According to economists, these loan defaults are jeopardizing the entire banking sector

To help businesses stay afloat during the pandemic, the government gave loan repayment facilities to enterprises, but after failing to repay the amounts, the central bank announced that only 20% of the entire amount has to be paid which later changed to 25% within December 31 2021.

However, a huge number of businesses are still failing to meet that figure.

According to economists, that jeopardizes the entire banking sector and as a result, they have advised not to give loan repayment facilities to bigger organizations in the coming year.

Meanwhile, a few weeks ago, the International Monetary Fund (IMF) wanted to know about the banking sector loan from Bangladesh Bank (BB), after which IMF also suggested coming up with a new policy regarding loan forbearance.

Due to the worldwide pandemic, businesses enjoyed the suspension facilities on loan installments throughout the entire last year.

Dr Zahid Hussain, former lead economist at the World Bank’s Dhaka office said to Dhaka Tribune that: “Bangladesh Bank has provided equal benefits to all for repaying loans. It cannot go on like this as through this policy, the government is harming the entire banking system by giving benefits to the businessmen.”
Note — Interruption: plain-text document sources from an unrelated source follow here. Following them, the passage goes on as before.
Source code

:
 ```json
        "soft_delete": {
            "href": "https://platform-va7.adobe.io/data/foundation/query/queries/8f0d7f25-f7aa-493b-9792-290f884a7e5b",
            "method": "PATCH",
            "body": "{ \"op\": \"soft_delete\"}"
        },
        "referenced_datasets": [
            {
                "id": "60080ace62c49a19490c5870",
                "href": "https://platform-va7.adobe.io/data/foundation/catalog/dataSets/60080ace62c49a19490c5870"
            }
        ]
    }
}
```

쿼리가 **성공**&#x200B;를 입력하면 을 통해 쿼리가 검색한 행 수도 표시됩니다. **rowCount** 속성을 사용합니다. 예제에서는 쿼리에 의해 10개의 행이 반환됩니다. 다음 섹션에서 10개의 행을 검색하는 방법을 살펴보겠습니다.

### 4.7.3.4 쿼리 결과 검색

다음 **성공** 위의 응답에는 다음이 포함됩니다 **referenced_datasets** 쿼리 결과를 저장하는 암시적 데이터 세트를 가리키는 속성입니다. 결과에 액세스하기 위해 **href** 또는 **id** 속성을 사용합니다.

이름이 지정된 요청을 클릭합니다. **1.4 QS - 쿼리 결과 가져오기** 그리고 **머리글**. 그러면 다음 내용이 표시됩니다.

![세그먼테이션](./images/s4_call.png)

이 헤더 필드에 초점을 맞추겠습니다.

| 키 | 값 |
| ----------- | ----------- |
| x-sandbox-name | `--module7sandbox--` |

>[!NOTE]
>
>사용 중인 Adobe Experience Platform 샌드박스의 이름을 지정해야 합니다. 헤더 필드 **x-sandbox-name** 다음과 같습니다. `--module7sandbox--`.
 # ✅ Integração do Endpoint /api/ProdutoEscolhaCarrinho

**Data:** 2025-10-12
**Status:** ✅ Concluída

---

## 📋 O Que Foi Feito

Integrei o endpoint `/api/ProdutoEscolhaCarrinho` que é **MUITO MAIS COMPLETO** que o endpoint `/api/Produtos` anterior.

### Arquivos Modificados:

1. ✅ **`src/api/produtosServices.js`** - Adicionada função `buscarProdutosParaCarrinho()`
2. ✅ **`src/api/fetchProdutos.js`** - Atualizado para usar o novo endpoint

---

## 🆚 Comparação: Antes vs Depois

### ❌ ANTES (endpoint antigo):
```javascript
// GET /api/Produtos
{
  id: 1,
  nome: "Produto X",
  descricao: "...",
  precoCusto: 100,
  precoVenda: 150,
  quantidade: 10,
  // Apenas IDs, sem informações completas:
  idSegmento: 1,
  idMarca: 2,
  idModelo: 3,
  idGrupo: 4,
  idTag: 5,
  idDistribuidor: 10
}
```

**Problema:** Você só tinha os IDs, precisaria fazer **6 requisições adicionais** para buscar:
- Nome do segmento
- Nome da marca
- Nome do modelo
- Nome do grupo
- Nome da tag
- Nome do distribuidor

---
Now loans will not be considered classified if borrowers repay 25% of their installments within December 31, but Hussain thinks this advantage can be taken away from the big organizations.

“Even though this 25% benefit has been given to organizations for the last two years, the non-performing loan is not decreasing but on the contrary, it has increased at the end of the first quarter of the year,” he added.

Earlier in this regard, the former governor of the Bangladesh Bank Farashuddin Ahmed told Dhaka Tribune that: “Just a few months ago, we saw the amount of defaulted loans increase by around Tk4,000 crore after the closure of the special Covid-19 loan repayment facility and the real picture of the banking sector started to unfold. But then again, the loan repayment facility was reinstalled as a result the real image of the banking sector has been suppressed.”

“Considering the overall situation, now the government may come up with a new loan forbearance policy and think anew in the coming year,” he added.

According to BB’s data, as of September earlier this year, the volume of NPLs stood over Tk1.01 lakh crore, which is 8.18% of the total outstanding loans.

This figure was Tk1,945 crore higher than the June figure of Tk99,205 crore earlier this year.

Bankers and insiders said that the volume of NPLs dropped last year as the central bank offered a loan suspension facility on installments for all clients.

The total outstanding loans in the banking sector stood at Tk12.45 lakh crore since till now.

Economists, bankers and market insiders think that if this continues, the entire banking sector will be brought down on its knees. As a result, banks will fail to return the investors’ money and general customers may lose confidence at some point. For which they will eventually start withdrawing money from the banks.

However, considering the current state of Covid-19, economists and bankers are not in favour of cancelling this facility altogether.

The World Bank’s former lead economist said: “In the cottage, small, micro sector, we have to think about how to make it more logical.”

On the other hand, the former Governor said: “It seems to me that it is right to continue this facility. But it must be ensured for the smaller organizations. Even in the export sector, we have recently seen a big improvement.”

At the same time, IMF made a number of recommendations, one of which was to increase lending in the banking system. At a press conference on December 19, the IMF suggested a new way of thinking about forbearance.

Repayment Policy for NBFIs

Meanwhile, the central bank further relaxed the repayment policy for the borrowers from non-banking financial institutions (NBFIs).

Under the latest terms, the NBFI borrowers will get a fresh chance to remain unclassified if they repay a minimum of 25% (it was initially 50%) of the total outstanding amount of loans or lease, even if the payment is made on the last working day of the calendar year, according to a notification issued by the central bank on Sunday.

However, the remaining 75% of the outstanding loans or leases from January 2021 to December 2021 will be payable within one year from the date of expiry of the loans or leases, it added.